======== Texte proposé
La variabilité mesure l'ampleur des écarts des points de données d'une distribution statistique par rapport à la moyenne, ainsi que les différences entre ces points. En finance, elle s'applique principalement à la fluctuation des rendements des investissements. Comprendre cette variabilité est essentiel pour les investisseurs professionnels, aussi important que l'évaluation des rendements eux-mêmes. Une forte variabilité est associée à un risque accru.
Les investisseurs professionnels considèrent le risque d'une classe d'actifs comme proportionnel à la variabilité de ses rendements. Ils exigent donc des rendements supérieurs pour les actifs volatils, comme les actions ou les matières premières, comparés aux actifs stables tels que les bons du Trésor.
Cette surprime est appelée prime de risque, le supplément de rendement nécessaire pour compenser le risque plus élevé. Si un actif très variable n'offre pas de rendement supérieur, il attire moins d'investisseurs.
================
======== Données
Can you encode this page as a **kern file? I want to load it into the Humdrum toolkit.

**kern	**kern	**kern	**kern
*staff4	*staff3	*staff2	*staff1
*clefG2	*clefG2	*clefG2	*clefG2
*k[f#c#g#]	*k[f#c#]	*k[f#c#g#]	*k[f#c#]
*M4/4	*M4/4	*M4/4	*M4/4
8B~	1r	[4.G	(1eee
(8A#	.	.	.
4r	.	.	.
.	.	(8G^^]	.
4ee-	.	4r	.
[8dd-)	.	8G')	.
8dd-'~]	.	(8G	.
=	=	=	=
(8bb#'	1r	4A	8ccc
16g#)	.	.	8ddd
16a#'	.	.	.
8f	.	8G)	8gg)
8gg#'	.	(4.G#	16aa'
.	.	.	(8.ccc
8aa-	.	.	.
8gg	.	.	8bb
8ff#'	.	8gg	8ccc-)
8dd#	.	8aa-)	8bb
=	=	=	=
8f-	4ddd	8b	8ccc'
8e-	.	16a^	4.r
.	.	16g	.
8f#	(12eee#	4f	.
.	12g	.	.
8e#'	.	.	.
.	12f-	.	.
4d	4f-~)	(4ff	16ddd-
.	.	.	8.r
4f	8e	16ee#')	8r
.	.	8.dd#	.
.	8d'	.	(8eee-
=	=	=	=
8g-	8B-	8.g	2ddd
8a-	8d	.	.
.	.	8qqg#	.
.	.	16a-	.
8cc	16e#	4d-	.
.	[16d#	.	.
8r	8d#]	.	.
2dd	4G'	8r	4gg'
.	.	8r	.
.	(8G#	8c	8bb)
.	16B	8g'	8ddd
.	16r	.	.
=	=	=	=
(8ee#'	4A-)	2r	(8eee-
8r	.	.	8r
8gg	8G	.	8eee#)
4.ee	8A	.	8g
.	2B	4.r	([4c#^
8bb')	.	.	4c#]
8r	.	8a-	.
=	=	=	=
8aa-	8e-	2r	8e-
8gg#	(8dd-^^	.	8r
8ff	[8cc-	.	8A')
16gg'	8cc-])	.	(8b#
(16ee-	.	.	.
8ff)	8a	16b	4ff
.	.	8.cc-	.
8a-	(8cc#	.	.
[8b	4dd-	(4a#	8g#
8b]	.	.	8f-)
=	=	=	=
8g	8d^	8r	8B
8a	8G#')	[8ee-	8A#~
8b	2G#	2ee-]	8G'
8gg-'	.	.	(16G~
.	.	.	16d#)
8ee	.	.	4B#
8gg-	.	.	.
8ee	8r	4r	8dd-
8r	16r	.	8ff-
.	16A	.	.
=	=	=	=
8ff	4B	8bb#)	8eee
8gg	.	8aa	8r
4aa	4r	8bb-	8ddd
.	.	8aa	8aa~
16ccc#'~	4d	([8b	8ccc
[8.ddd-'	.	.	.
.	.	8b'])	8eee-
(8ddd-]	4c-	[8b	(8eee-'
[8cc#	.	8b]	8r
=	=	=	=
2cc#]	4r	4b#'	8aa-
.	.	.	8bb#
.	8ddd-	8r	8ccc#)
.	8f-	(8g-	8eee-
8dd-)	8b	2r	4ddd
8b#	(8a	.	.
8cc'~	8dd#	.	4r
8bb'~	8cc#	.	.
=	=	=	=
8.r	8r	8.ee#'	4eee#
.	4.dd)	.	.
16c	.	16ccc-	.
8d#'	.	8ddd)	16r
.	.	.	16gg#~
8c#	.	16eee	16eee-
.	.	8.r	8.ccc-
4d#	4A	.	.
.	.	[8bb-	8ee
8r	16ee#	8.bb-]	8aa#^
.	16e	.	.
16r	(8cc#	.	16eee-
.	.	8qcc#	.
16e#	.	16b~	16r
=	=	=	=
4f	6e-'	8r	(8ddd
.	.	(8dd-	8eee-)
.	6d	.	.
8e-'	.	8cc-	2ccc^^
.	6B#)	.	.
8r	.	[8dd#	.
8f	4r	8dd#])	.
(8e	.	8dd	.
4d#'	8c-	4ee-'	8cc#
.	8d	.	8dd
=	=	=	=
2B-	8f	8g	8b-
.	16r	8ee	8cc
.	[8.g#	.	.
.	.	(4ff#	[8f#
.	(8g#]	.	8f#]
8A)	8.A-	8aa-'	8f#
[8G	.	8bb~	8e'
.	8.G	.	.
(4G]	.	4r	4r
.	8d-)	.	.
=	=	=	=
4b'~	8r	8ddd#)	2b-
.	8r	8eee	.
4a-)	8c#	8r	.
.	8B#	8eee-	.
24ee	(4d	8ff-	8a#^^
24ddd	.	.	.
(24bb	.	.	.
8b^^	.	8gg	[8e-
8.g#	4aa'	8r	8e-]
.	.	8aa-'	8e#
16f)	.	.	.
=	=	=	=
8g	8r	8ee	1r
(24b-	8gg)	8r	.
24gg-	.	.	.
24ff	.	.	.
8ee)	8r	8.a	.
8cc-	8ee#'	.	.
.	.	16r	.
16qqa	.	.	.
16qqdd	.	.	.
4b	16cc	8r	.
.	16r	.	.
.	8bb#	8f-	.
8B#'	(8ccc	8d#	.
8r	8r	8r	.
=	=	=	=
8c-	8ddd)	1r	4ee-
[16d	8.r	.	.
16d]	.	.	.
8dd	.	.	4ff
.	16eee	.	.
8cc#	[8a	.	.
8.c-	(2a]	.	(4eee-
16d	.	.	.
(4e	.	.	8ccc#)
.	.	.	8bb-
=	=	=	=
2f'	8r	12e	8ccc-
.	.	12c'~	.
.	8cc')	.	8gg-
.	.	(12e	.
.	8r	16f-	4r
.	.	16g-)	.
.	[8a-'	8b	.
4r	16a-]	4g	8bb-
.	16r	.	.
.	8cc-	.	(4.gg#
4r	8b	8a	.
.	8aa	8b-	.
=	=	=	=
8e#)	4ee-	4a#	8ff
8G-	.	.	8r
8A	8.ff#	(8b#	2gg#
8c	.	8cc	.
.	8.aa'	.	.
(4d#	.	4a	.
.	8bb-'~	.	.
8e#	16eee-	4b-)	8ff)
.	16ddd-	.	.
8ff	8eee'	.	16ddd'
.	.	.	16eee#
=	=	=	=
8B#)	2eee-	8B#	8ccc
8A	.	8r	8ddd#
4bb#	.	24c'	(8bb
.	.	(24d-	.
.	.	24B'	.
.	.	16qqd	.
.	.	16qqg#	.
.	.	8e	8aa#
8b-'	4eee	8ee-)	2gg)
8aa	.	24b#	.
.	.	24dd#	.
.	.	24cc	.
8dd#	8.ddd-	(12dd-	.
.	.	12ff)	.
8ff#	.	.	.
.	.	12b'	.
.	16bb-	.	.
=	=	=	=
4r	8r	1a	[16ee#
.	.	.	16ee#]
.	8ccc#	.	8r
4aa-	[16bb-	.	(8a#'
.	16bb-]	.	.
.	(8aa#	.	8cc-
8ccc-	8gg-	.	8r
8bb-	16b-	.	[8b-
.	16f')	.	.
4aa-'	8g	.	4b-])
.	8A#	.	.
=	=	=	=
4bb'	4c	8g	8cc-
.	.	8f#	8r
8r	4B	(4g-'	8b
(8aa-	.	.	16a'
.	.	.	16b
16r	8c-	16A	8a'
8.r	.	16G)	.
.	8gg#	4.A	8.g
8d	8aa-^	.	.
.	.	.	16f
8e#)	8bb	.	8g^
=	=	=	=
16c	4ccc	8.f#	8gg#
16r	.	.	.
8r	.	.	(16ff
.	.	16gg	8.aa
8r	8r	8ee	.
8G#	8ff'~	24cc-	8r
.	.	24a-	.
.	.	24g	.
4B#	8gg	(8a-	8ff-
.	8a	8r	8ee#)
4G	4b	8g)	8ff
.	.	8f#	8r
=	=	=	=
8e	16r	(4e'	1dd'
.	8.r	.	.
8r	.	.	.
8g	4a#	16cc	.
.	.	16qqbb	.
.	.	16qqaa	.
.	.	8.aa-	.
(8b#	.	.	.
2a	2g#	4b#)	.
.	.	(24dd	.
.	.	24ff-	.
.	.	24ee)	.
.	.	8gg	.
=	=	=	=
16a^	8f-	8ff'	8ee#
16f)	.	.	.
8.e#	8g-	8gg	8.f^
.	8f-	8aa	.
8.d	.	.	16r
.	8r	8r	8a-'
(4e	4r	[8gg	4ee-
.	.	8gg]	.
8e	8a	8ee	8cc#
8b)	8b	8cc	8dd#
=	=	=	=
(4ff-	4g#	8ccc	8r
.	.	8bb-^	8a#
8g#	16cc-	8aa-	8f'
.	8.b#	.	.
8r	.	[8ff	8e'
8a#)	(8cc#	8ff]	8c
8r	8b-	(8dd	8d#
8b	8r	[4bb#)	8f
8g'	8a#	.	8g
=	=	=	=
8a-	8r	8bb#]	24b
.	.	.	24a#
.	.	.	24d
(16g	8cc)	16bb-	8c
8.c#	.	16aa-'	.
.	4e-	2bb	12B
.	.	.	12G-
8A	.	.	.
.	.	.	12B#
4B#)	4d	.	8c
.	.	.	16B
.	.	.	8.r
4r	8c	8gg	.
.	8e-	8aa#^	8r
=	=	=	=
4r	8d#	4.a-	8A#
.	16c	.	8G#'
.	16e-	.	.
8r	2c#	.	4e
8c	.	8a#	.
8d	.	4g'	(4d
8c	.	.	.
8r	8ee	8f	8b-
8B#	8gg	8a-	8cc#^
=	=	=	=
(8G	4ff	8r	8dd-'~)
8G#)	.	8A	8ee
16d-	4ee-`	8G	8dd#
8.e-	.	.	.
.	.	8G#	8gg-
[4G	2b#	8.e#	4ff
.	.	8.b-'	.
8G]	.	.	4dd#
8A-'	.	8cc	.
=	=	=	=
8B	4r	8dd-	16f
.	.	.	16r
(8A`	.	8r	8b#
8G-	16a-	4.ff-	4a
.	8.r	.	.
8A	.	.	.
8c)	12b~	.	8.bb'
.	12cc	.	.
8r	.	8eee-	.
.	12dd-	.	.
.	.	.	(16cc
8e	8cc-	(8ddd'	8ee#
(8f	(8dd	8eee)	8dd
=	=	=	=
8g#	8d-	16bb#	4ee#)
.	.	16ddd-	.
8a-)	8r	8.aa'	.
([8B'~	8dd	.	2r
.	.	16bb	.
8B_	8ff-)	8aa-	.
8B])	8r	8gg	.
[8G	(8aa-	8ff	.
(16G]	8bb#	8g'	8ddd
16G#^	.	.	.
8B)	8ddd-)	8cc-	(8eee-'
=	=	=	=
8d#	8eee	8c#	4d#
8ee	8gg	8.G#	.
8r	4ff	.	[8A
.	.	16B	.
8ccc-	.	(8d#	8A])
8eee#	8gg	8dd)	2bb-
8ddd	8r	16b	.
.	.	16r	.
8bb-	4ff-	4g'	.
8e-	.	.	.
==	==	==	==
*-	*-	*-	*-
================
Rédigez la suite du texte sur la variabilité des rendements en finance, en reprenant après sa dernière phrase.

Statistiquement, la variabilité s'exprime par la plage (écart max-min), la variance ou l'écart-type. En finance, ces mesures analysent les variations de prix et rendements. La plage indique l'étendue des prix sur une période ; l'écart-type mesure la dispersion autour de la moyenne ; la variance en est le carré.
Le ratio de Sharpe quantifie la récompense par unité de risque : rendement excédentaire (au-delà du sans-risque) divisé par l'écart-type. Il compare les performances ajustées au risque. Un ratio plus élevé signale un meilleur rendement pour un risque donné.